Both artists, Urszula Sliz and Tobias Stengel, met during an exhibition in Poland and discovered their artistic affinity. Coming from different perspectives and approaches, they repeatedly arrived at similar aesthetic insights. Now, in a joint exhibition at the Alte Feuerwache Loschwitz, both are exhibiting their most recent works under the title "Geometrie der Unruhe" (Geometry of Restlessness), which, laid out in dialogue, represents a total work of art of high artistic value. Both prefer to play with surface and form, repeatedly creating different transparent pictorial levels through superimpositions. Art as a visual language serves here as a means of communication across verbal language barriers. The basis and inspiration for their work are mathematics, physics and philosophy. Both are fascinated by the purposelessness of art, the free play.
Urszula Sliz, a Polish artist from Wrocław, focuses in her acrylic paintings on the constructive-geometric expression of geometric shapes and surfaces, curved and openworked lineatures, which she wrestles with in a long process, while always including the emotional and unfathomable. In her forms, permeated by signs, she achieves an ambiguous, two-dimensional work of art of great emotional depth by combining and blending colour transparencies. A panel painting from the series "Fermiony" (2016) plays with the spontaneous intervention from two sides in the black surface, which acts like a gesture and takes up, interprets and transforms the accuracy of Kasimir Malevich's "Black Square". A disturbance or irregularity in the rhythm of the picture expresses an emotion or mood. Nature and geometry meet, mirror each other in the artistic self. Such irregularities enliven each painting by reuniting into a harmonious whole. "Abstraction does not transform itself into symbols, but encounters the memory of the meaning of concepts," writes the artist in the 2020 catalogue. The quasi-linguistic nature of her paintings reveals the search for order in cosmic chaos, the successive striving for balance and harmony in the work of art that can be comprehended by the viewer.
Tobias Stengel fills his many sketchbooks with "subjective research" (S. Greinke) to prepare his works, especially those on the "golden section", which has been applied since antiquity and ancient mathematics as the basis of artistic compositions. Form and number are directly related. Mathematics becomes the object of aesthetic investigation, the beauty of a formula or a geometric structure, such as the hexahedron.
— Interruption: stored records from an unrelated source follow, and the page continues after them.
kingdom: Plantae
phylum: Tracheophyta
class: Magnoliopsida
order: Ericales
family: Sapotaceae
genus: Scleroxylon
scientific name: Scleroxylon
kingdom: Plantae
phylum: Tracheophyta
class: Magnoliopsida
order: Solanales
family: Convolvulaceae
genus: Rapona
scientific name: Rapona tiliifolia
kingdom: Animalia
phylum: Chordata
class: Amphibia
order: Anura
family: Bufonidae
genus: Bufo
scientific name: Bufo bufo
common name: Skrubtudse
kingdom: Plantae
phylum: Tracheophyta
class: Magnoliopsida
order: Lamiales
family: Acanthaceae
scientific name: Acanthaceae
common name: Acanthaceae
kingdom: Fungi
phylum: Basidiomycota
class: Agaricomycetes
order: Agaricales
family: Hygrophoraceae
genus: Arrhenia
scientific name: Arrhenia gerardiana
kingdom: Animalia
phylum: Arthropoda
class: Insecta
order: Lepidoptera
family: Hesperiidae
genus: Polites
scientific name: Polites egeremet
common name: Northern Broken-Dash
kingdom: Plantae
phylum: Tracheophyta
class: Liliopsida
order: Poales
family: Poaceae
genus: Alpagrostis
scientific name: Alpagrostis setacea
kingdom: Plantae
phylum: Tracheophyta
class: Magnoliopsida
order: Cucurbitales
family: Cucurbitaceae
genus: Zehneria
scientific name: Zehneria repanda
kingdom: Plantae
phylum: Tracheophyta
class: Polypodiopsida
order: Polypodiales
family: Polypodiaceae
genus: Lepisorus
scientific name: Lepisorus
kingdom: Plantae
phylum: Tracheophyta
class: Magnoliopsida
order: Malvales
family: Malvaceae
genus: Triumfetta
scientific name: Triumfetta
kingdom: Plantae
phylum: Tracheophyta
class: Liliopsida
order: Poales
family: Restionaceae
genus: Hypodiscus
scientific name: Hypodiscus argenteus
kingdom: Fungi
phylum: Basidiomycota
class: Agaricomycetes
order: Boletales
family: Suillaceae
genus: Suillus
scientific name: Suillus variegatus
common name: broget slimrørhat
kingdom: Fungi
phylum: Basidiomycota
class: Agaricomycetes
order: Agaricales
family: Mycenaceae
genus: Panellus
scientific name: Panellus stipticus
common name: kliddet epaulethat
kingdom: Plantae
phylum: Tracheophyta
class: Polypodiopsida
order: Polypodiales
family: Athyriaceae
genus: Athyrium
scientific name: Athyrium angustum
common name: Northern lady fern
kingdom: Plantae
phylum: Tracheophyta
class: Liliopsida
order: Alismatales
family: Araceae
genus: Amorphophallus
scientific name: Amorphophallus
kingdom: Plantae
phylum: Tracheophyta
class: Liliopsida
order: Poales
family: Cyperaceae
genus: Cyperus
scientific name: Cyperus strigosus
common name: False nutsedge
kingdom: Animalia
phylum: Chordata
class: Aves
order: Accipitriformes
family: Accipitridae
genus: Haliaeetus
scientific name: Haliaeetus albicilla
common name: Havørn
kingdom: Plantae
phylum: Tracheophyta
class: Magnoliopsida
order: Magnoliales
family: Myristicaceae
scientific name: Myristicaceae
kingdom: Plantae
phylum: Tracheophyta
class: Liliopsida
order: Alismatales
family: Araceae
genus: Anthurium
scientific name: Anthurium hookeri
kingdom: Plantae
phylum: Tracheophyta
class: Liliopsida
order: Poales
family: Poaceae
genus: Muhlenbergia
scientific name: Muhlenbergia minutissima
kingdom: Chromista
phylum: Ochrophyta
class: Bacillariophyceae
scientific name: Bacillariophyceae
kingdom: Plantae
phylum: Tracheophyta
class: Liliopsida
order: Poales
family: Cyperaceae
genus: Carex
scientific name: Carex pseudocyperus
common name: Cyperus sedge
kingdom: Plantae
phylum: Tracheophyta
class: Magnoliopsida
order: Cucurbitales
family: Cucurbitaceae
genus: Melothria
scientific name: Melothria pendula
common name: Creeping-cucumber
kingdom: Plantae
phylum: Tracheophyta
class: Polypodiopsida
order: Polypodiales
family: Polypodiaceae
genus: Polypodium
In his drawings, he notes geometric-spatial relationships, as in "Golden Section" (coloured pencil, 2016), a decagon into which Stengel harmoniously integrated squares and trapezoids that create an association of crystalline structures. His bizarre sculptures made of natural-coloured plaster correspond with number and letter sudokus and follow a mathematical process: the same number or letter is connected with lines that form the ground plan of his sculptures, which are layered and pushed upwards as spatial forms broken in tiers. Arranged in space, they produce a strong meditative impression as archaic, figurative solitaires, caused by the calm and structural orderliness of the sculpture.